You can find a little guide on using solve_ivp in Python here. Here is the Python code to solve the differential equation.

import numpy as np
import matplotlib.pyplot as plt
from scipy.integrate import solve_ivp

ep = 0.2 # epsilon value
tmax = 2 # max time
t = np.linspace(0, tmax, 100) # mesh used for plotting

# Define function for the ODE
def f(t, Y):
    ep = 0.2
    y, yp = Y
    ypp = -1/(1 + ep*y)**2
    return [yp, ypp]

# define the initial condition
Y0 = [0, 1]

sol = solve_ivp(f, [0, tmax], Y0, dense_output=True)
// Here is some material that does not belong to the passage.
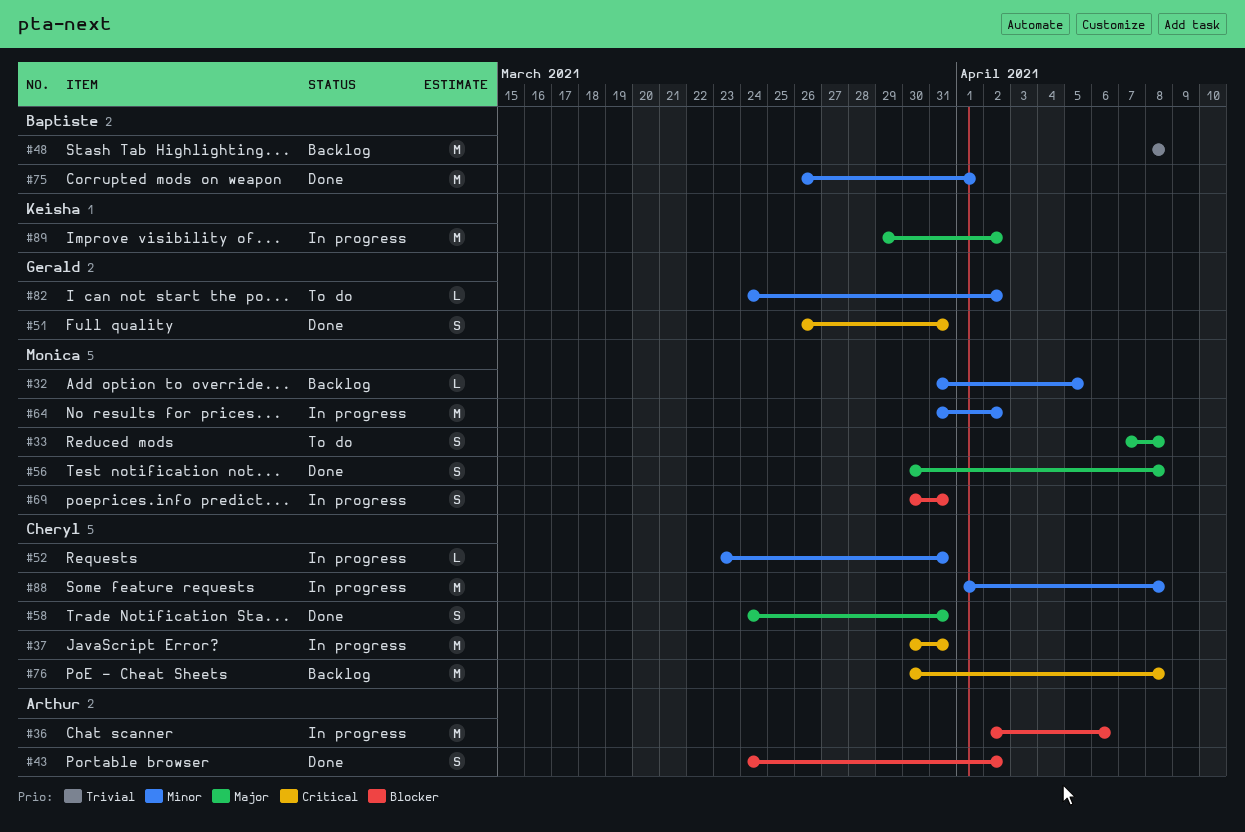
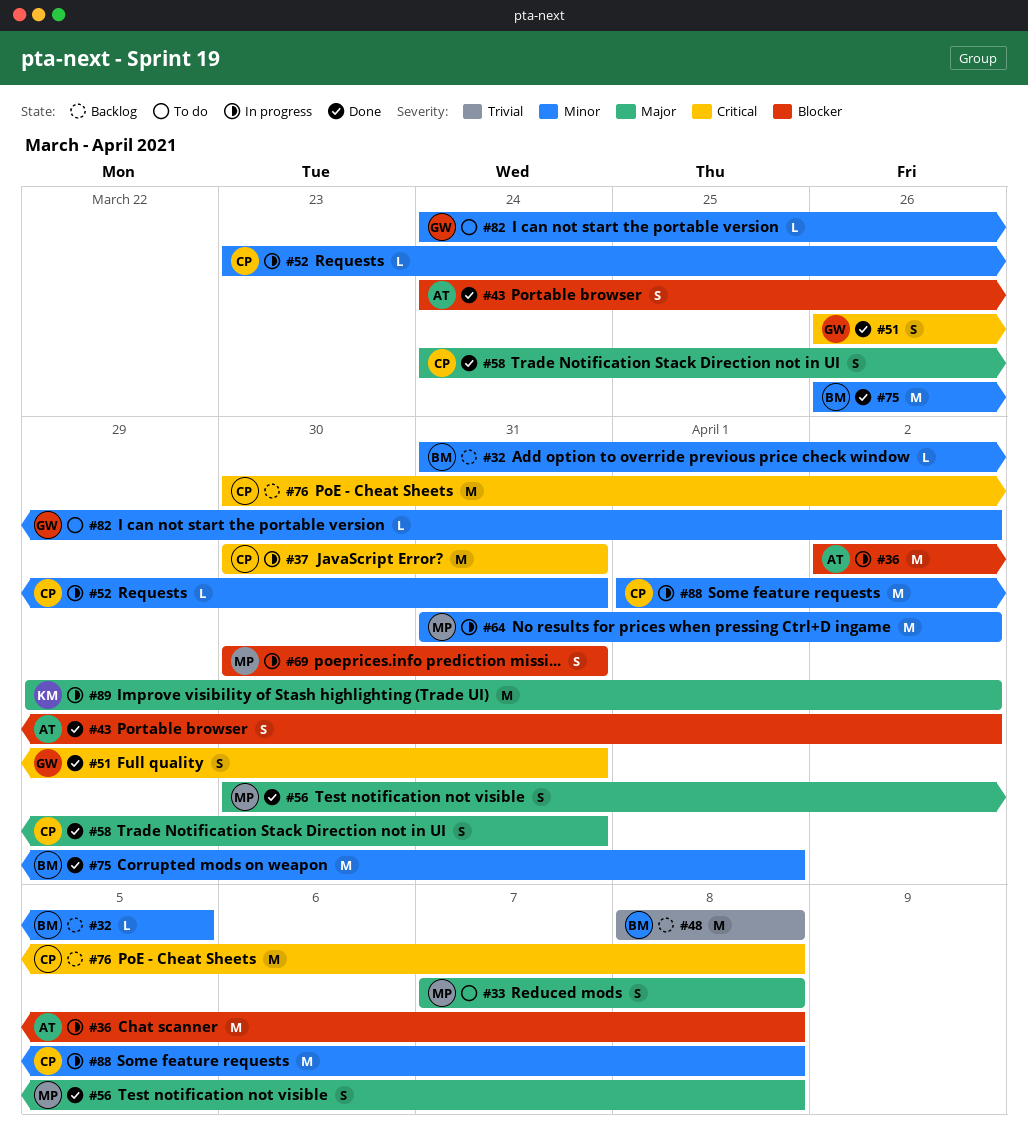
#32, owner: Monica -> Baptiste
#36, due: Apr 6 -> Apr 8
# Prior to plotting, re-interpolate solution on a fine grid
yy = sol.sol(t)
# Asymptotic solutions
y0 = -1/2*t**2 + t
y1 = -1/12*t**4 + 1/3*t**3

# Plot it all
plt.plot(t, yy[0,])
plt.plot(t, y0, '--')
plt.plot(t, y0 + ep*y1, '--')
plt.xlabel('t')
plt.ylabel('y(t)')

Text(0, 0.5, 'y(t)')

The two-term approximation does beautifully well, even at this moderate value of \(\epsilon = 0.2\).